Entries taken from a collection:
- Opening Delimiter -
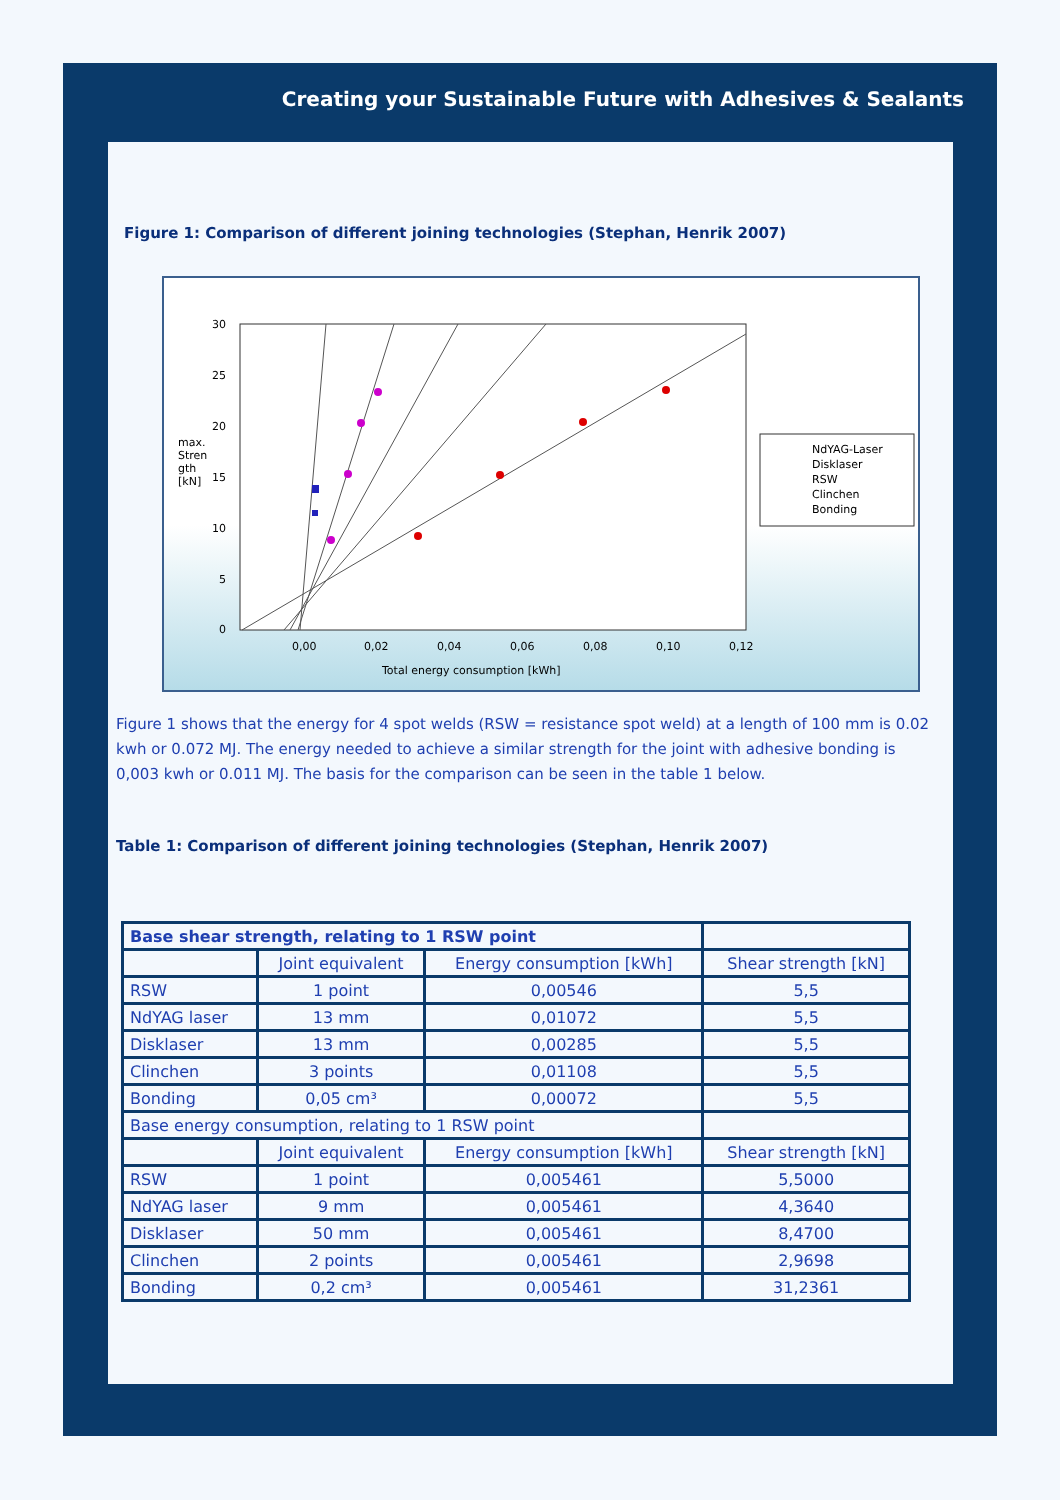Creating your Sustainable Future with Adhesives & Sealants
Figure 1: Comparison of different joining technologies (Stephan, Henrik 2007)
30
25
20
15
10
5
0
max.
Stren
gth
[kN]
0,00
0,02
0,04
0,06
0,08
0,10
0,12
Total energy consumption [kWh]
NdYAG-Laser
Disklaser
RSW
Clinchen
Bonding
Figure 1 shows that the energy for 4 spot welds (RSW = resistance spot weld) at a length of 100 mm is 0.02 kwh or 0.072 MJ. The energy needed to achieve a similar strength for the joint with adhesive bonding is 0,003 kwh or 0.011 MJ. The basis for the comparison can be seen in the table 1 below.
Table 1: Comparison of different joining technologies (Stephan, Henrik 2007)
| Base shear strength, relating to 1 RSW point | | | |
| --- | --- | --- | --- |
| | Joint equivalent | Energy consumption [kWh] | Shear strength [kN] |
| RSW | 1 point | 0,00546 | 5,5 |
| NdYAG laser | 13 mm | 0,01072 | 5,5 |
| Disklaser | 13 mm | 0,00285 | 5,5 |
| Clinchen | 3 points | 0,01108 | 5,5 |
| Bonding | 0,05 cm³ | 0,00072 | 5,5 |
| Base energy consumption, relating to 1 RSW point | | | |
| | Joint equivalent | Energy consumption [kWh] | Shear strength [kN] |
| RSW | 1 point | 0,005461 | 5,5000 |
| NdYAG laser | 9 mm | 0,005461 | 4,3640 |
| Disklaser | 50 mm | 0,005461 | 8,4700 |
| Clinchen | 2 points | 0,005461 | 2,9698 |
| Bonding | 0,2 cm³ | 0,005461 | 31,2361 |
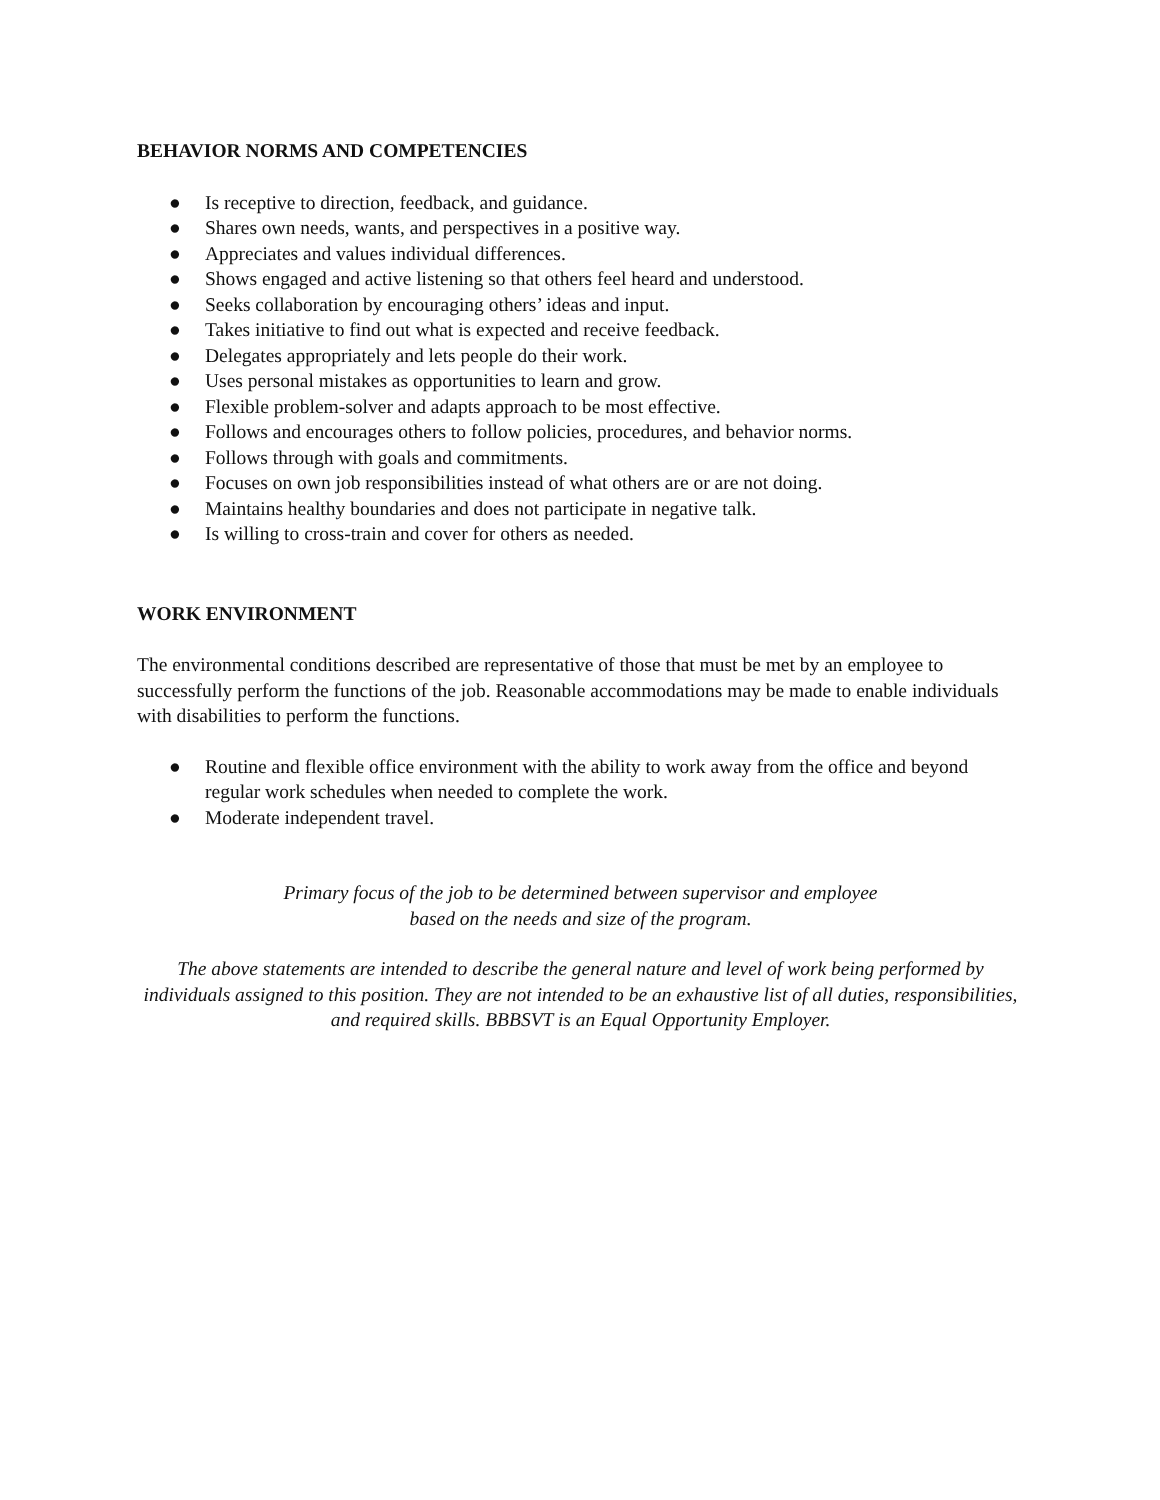BEHAVIOR NORMS AND COMPETENCIES
● Is receptive to direction, feedback, and guidance.
● Shares own needs, wants, and perspectives in a positive way.
● Appreciates and values individual differences.
● Shows engaged and active listening so that others feel heard and understood.
● Seeks collaboration by encouraging others’ ideas and input.
● Takes initiative to find out what is expected and receive feedback.
● Delegates appropriately and lets people do their work.
● Uses personal mistakes as opportunities to learn and grow.
● Flexible problem-solver and adapts approach to be most effective.
● Follows and encourages others to follow policies, procedures, and behavior norms.
● Follows through with goals and commitments.
● Focuses on own job responsibilities instead of what others are or are not doing.
● Maintains healthy boundaries and does not participate in negative talk.
● Is willing to cross-train and cover for others as needed.
WORK ENVIRONMENT
The environmental conditions described are representative of those that must be met by an employee to successfully perform the functions of the job. Reasonable accommodations may be made to enable individuals with disabilities to perform the functions.
● Routine and flexible office environment with the ability to work away from the office and beyond regular work schedules when needed to complete the work.
● Moderate independent travel.
Primary focus of the job to be determined between supervisor and employee
based on the needs and size of the program.
The above statements are intended to describe the general nature and level of work being performed by individuals assigned to this position. They are not intended to be an exhaustive list of all duties, responsibilities, and required skills. BBBSVT is an Equal Opportunity Employer.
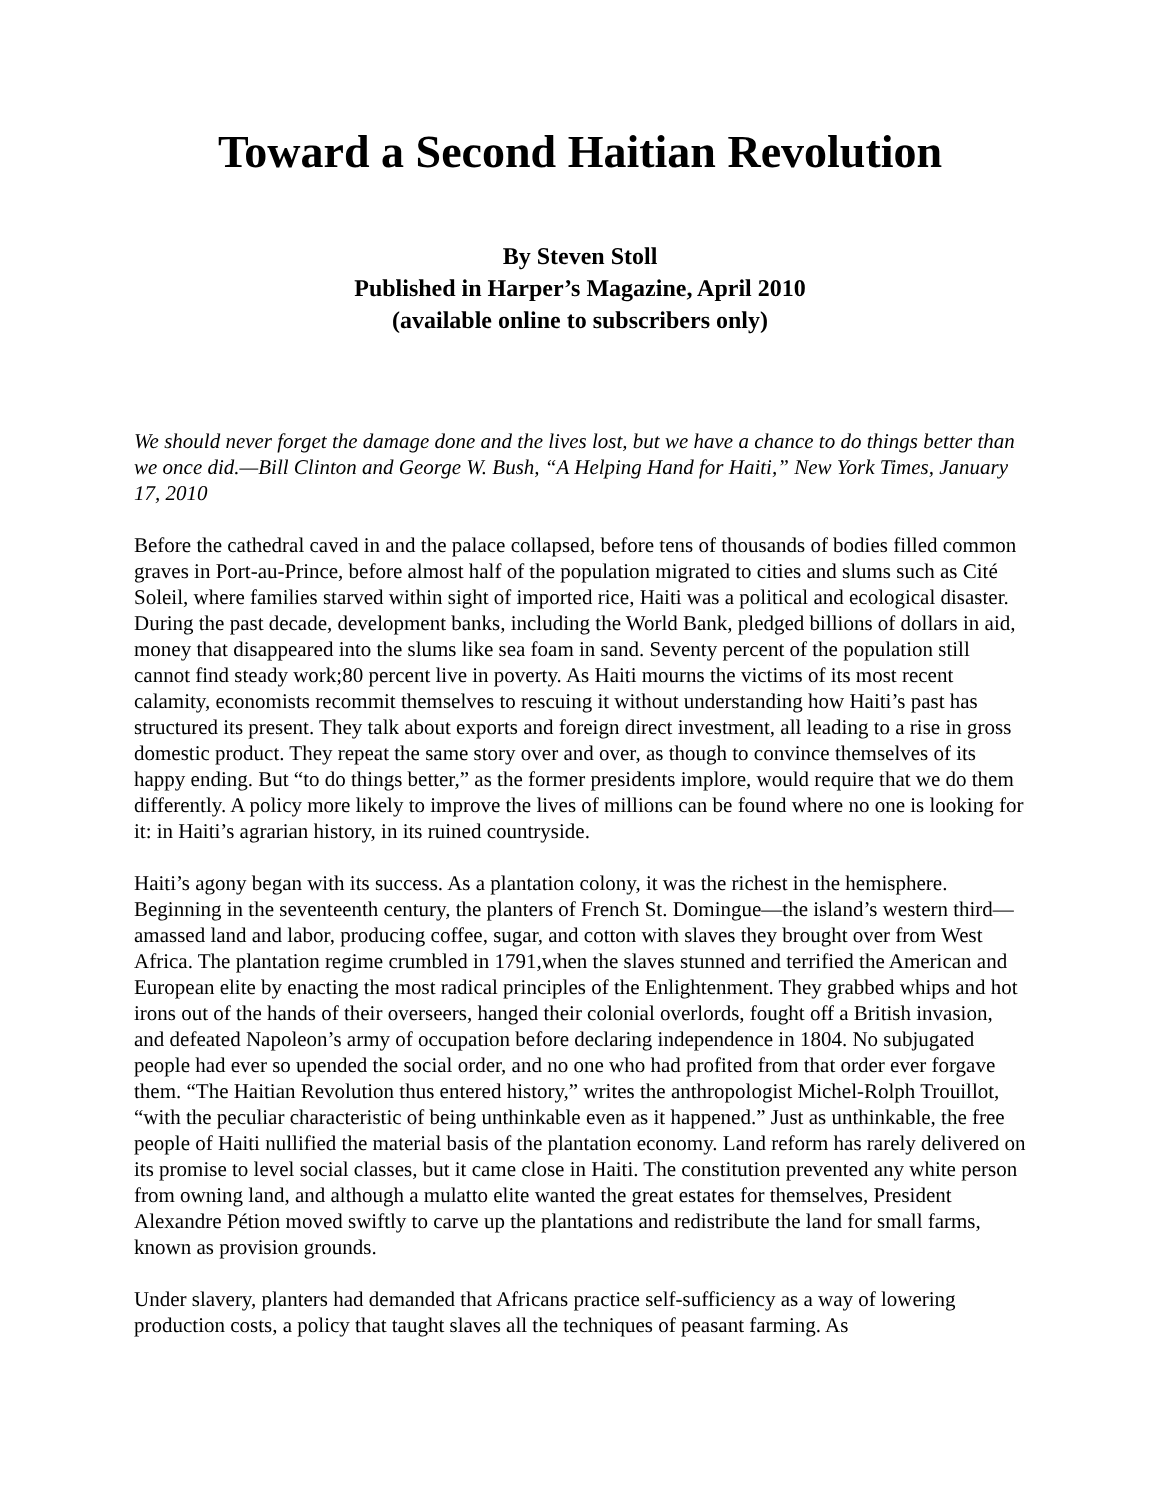Toward a Second Haitian Revolution
By Steven Stoll
Published in Harper’s Magazine, April 2010
(available online to subscribers only)
We should never forget the damage done and the lives lost, but we have a chance to do things better than we once did.—Bill Clinton and George W. Bush, “A Helping Hand for Haiti,” New York Times, January 17, 2010
Before the cathedral caved in and the palace collapsed, before tens of thousands of bodies filled common graves in Port-au-Prince, before almost half of the population migrated to cities and slums such as Cité Soleil, where families starved within sight of imported rice, Haiti was a political and ecological disaster. During the past decade, development banks, including the World Bank, pledged billions of dollars in aid, money that disappeared into the slums like sea foam in sand. Seventy percent of the population still cannot find steady work;80 percent live in poverty. As Haiti mourns the victims of its most recent calamity, economists recommit themselves to rescuing it without understanding how Haiti’s past has structured its present. They talk about exports and foreign direct investment, all leading to a rise in gross domestic product. They repeat the same story over and over, as though to convince themselves of its happy ending. But “to do things better,” as the former presidents implore, would require that we do them differently. A policy more likely to improve the lives of millions can be found where no one is looking for it: in Haiti’s agrarian history, in its ruined countryside.
Haiti’s agony began with its success. As a plantation colony, it was the richest in the hemisphere. Beginning in the seventeenth century, the planters of French St. Domingue—the island’s western third—amassed land and labor, producing coffee, sugar, and cotton with slaves they brought over from West Africa. The plantation regime crumbled in 1791,when the slaves stunned and terrified the American and European elite by enacting the most radical principles of the Enlightenment. They grabbed whips and hot irons out of the hands of their overseers, hanged their colonial overlords, fought off a British invasion, and defeated Napoleon’s army of occupation before declaring independence in 1804. No subjugated people had ever so upended the social order, and no one who had profited from that order ever forgave them. “The Haitian Revolution thus entered history,” writes the anthropologist Michel-Rolph Trouillot, “with the peculiar characteristic of being unthinkable even as it happened.” Just as unthinkable, the free people of Haiti nullified the material basis of the plantation economy. Land reform has rarely delivered on its promise to level social classes, but it came close in Haiti. The constitution prevented any white person from owning land, and although a mulatto elite wanted the great estates for themselves, President Alexandre Pétion moved swiftly to carve up the plantations and redistribute the land for small farms, known as provision grounds.
Under slavery, planters had demanded that Africans practice self-sufficiency as a way of lowering production costs, a policy that taught slaves all the techniques of peasant farming. As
- Closing Delimiter -
— WHAT YOU HAVE TO DO —
From the entries above, list each line with "others" in it.

— RESULT BELOW —
● Shows engaged and active listening so that others feel heard and understood.
● Seeks collaboration by encouraging others’ ideas and input.
● Follows and encourages others to follow policies, procedures, and behavior norms.
● Focuses on own job responsibilities instead of what others are or are not doing.
● Is willing to cross-train and cover for others as needed.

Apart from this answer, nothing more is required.